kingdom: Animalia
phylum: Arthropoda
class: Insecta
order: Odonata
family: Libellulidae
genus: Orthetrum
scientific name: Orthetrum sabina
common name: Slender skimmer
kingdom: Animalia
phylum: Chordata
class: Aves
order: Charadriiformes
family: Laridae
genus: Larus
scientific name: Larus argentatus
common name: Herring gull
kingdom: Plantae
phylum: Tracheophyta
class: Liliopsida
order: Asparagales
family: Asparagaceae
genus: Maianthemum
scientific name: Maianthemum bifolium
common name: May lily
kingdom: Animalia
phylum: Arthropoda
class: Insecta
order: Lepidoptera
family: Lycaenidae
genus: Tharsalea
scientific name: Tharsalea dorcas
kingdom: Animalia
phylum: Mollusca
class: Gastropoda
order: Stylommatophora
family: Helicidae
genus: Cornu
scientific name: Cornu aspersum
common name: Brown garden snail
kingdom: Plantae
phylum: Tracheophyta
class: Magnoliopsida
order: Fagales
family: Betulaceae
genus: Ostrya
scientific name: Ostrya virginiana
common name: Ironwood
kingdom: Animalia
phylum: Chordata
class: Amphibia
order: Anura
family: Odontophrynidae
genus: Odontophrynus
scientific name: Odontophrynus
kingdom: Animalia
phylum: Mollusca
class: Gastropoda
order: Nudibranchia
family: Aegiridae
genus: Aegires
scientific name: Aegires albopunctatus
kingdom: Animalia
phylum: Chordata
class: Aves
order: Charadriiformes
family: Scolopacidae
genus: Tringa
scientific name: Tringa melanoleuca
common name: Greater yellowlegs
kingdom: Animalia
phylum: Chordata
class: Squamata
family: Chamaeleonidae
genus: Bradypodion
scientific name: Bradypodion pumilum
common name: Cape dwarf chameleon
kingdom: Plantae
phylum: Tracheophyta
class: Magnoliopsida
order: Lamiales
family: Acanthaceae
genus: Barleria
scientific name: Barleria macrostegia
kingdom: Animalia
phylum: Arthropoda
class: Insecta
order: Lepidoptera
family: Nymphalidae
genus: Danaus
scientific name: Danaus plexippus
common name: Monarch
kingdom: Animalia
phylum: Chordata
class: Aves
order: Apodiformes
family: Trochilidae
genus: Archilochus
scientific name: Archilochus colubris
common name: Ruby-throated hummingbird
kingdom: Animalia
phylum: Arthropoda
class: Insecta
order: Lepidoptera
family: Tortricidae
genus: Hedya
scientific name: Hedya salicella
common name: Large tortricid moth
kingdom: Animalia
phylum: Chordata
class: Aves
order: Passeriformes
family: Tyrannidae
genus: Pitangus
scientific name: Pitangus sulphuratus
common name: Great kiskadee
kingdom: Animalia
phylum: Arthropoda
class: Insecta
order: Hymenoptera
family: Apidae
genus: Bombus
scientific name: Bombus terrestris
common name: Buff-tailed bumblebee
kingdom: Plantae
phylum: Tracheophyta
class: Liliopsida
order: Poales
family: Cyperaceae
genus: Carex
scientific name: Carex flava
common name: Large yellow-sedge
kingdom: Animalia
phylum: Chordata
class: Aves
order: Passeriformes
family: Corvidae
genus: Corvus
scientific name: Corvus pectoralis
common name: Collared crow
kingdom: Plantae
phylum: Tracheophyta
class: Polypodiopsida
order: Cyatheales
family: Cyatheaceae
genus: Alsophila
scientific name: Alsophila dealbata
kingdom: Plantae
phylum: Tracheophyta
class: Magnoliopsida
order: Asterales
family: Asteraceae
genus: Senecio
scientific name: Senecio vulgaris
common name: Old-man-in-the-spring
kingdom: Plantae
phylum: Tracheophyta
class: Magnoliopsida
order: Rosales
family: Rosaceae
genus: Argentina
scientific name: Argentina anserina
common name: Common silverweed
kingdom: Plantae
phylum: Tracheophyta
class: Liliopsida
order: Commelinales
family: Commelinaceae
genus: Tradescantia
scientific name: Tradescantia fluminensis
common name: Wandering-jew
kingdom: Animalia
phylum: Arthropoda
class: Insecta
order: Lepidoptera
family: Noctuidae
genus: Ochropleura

◆ ◆ ◆ ◆ ◆

**Written problem:** Reproduce every line of the data above word for word, keeping the original order.

**Solution to this problem:**
kingdom: Animalia
phylum: Arthropoda
class: Insecta
order: Odonata
family: Libellulidae
genus: Orthetrum
scientific name: Orthetrum sabina
common name: Slender skimmer
kingdom: Animalia
phylum: Chordata
class: Aves
order: Charadriiformes
family: Laridae
genus: Larus
scientific name: Larus argentatus
common name: Herring gull
kingdom: Plantae
phylum: Tracheophyta
class: Liliopsida
order: Asparagales
family: Asparagaceae
genus: Maianthemum
scientific name: Maianthemum bifolium
common name: May lily
kingdom: Animalia
phylum: Arthropoda
class: Insecta
order: Lepidoptera
family: Lycaenidae
genus: Tharsalea
scientific name: Tharsalea dorcas
kingdom: Animalia
phylum: Mollusca
class: Gastropoda
order: Stylommatophora
family: Helicidae
genus: Cornu
scientific name: Cornu aspersum
common name: Brown garden snail
kingdom: Plantae
phylum: Tracheophyta
class: Magnoliopsida
order: Fagales
family: Betulaceae
genus: Ostrya
scientific name: Ostrya virginiana
common name: Ironwood
kingdom: Animalia
phylum: Chordata
class: Amphibia
order: Anura
family: Odontophrynidae
genus: Odontophrynus
scientific name: Odontophrynus
kingdom: Animalia
phylum: Mollusca
class: Gastropoda
order: Nudibranchia
family: Aegiridae
genus: Aegires
scientific name: Aegires albopunctatus
kingdom: Animalia
phylum: Chordata
class: Aves
order: Charadriiformes
family: Scolopacidae
genus: Tringa
scientific name: Tringa melanoleuca
common name: Greater yellowlegs
kingdom: Animalia
phylum: Chordata
class: Squamata
family: Chamaeleonidae
genus: Bradypodion
scientific name: Bradypodion pumilum
common name: Cape dwarf chameleon
kingdom: Plantae
phylum: Tracheophyta
class: Magnoliopsida
order: Lamiales
family: Acanthaceae
genus: Barleria
scientific name: Barleria macrostegia
kingdom: Animalia
phylum: Arthropoda
class: Insecta
order: Lepidoptera
family: Nymphalidae
genus: Danaus
scientific name: Danaus plexippus
common name: Monarch
kingdom: Animalia
phylum: Chordata
class: Aves
order: Apodiformes
family: Trochilidae
genus: Archilochus
scientific name: Archilochus colubris
common name: Ruby-throated hummingbird
kingdom: Animalia
phylum: Arthropoda
class: Insecta
order: Lepidoptera
family: Tortricidae
genus: Hedya
scientific name: Hedya salicella
common name: Large tortricid moth
kingdom: Animalia
phylum: Chordata
class: Aves
order: Passeriformes
family: Tyrannidae
genus: Pitangus
scientific name: Pitangus sulphuratus
common name: Great kiskadee
kingdom: Animalia
phylum: Arthropoda
class: Insecta
order: Hymenoptera
family: Apidae
genus: Bombus
scientific name: Bombus terrestris
common name: Buff-tailed bumblebee
kingdom: Plantae
phylum: Tracheophyta
class: Liliopsida
order: Poales
family: Cyperaceae
genus: Carex
scientific name: Carex flava
common name: Large yellow-sedge
kingdom: Animalia
phylum: Chordata
class: Aves
order: Passeriformes
family: Corvidae
genus: Corvus
scientific name: Corvus pectoralis
common name: Collared crow
kingdom: Plantae
phylum: Tracheophyta
class: Polypodiopsida
order: Cyatheales
family: Cyatheaceae
genus: Alsophila
scientific name: Alsophila dealbata
kingdom: Plantae
phylum: Tracheophyta
class: Magnoliopsida
order: Asterales
family: Asteraceae
genus: Senecio
scientific name: Senecio vulgaris
common name: Old-man-in-the-spring
kingdom: Plantae
phylum: Tracheophyta
class: Magnoliopsida
order: Rosales
family: Rosaceae
genus: Argentina
scientific name: Argentina anserina
common name: Common silverweed
kingdom: Plantae
phylum: Tracheophyta
class: Liliopsida
order: Commelinales
family: Commelinaceae
genus: Tradescantia
scientific name: Tradescantia fluminensis
common name: Wandering-jew
kingdom: Animalia
phylum: Arthropoda
class: Insecta
order: Lepidoptera
family: Noctuidae
genus: Ochropleura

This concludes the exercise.